I find regular mouthfuls of the daily salad – on my most recent visit, fat, slow-roasted tomatoes with cous cous, spinach and feta – blur visions of deep-fryer fat coursing towards my heart.
Sinfield and Ho, who also run Vietnamese diner Banh Xeo Bar in Rosebery, offer quality ingredients, so prices are higher than most takeaway – fish and chips start at $25, while it’s $16 for the salad. The couple are also working to minimise food and packaging waste and all used cooking oil is collected by a local to run two cars.
You can sit, or wait, on footpath tables or watch staff cook from stools at the counter inside. But, when the sun’s shining, or the mist descends from the escarpment on cold days, it’s best to hug your hot paper packages and walk two minutes down the hill to Sharky Beach. Sit on the grass, eat top-notch seafood and scoff hot chips that defy sharing with anyone else.

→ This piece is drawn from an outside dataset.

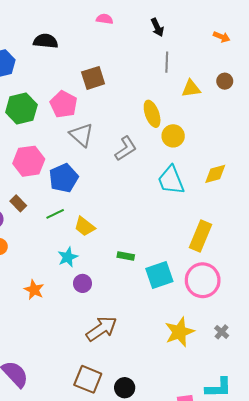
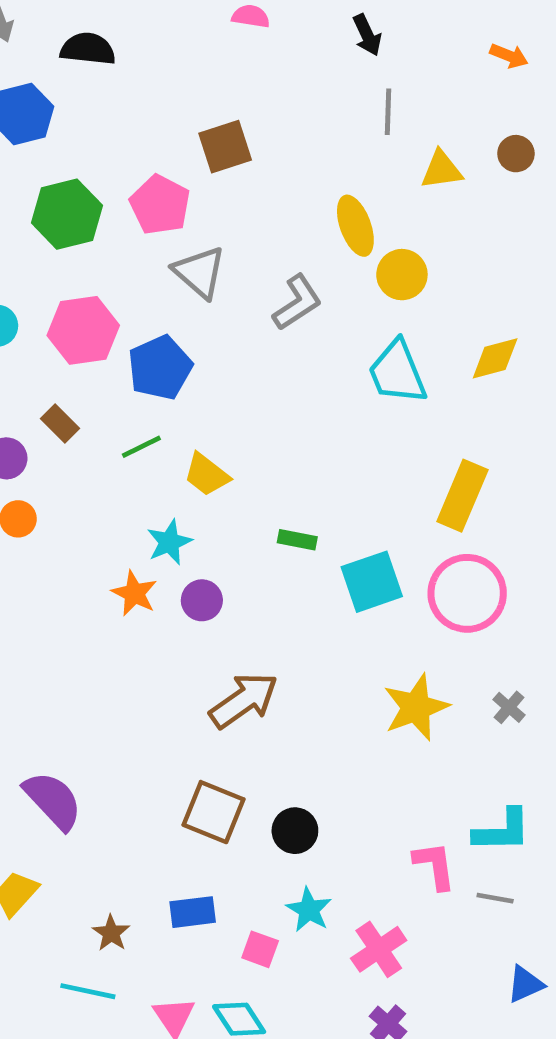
black semicircle: (46, 41) -> (88, 49), moved
orange star: (34, 290) -> (134, 593), moved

Three more fish and chips to try
Peter’s Fish Market
A Sydney Fish Markets legend, Peter’s has been trading whole fish, fillets, crabs, lobsters, bugs, you name it, since 1994. There’s a sushi and sashimi bar, a full range of classic fish and chips options and 15 sauces for your pick of live seafood served fried, stir-fried, grilled or steamed.
Sydney Fish Markets, Corner Bank Street and Pyrmont Bridge Road, Pyrmont, petersfishmarket.com.au
Bottom of the Harbour
An idyllic, almost four-decades old institution with good prices. There’s a vast range of hot and cold seafood, plus daily market catches, but, come winter, go the fish chowder.
21 The Esplanade, Mosman, bottomoftheharbour.com.au
Out of the Blue
Known for its queues, OOTB hosts a regular and relaxed throng of sandy footed post-beach and Nippers types waiting for battered, crumbed or grilled New Zealand hoki, humungous chip portions, and the optional add-ons of a pineapple fritter, seafood stick or dim sim. The shop is also known for its towering burgers, including a sumptuous fish version featuring beetroot, carrot, garlic mayo and doorstopper toasted sesame buns.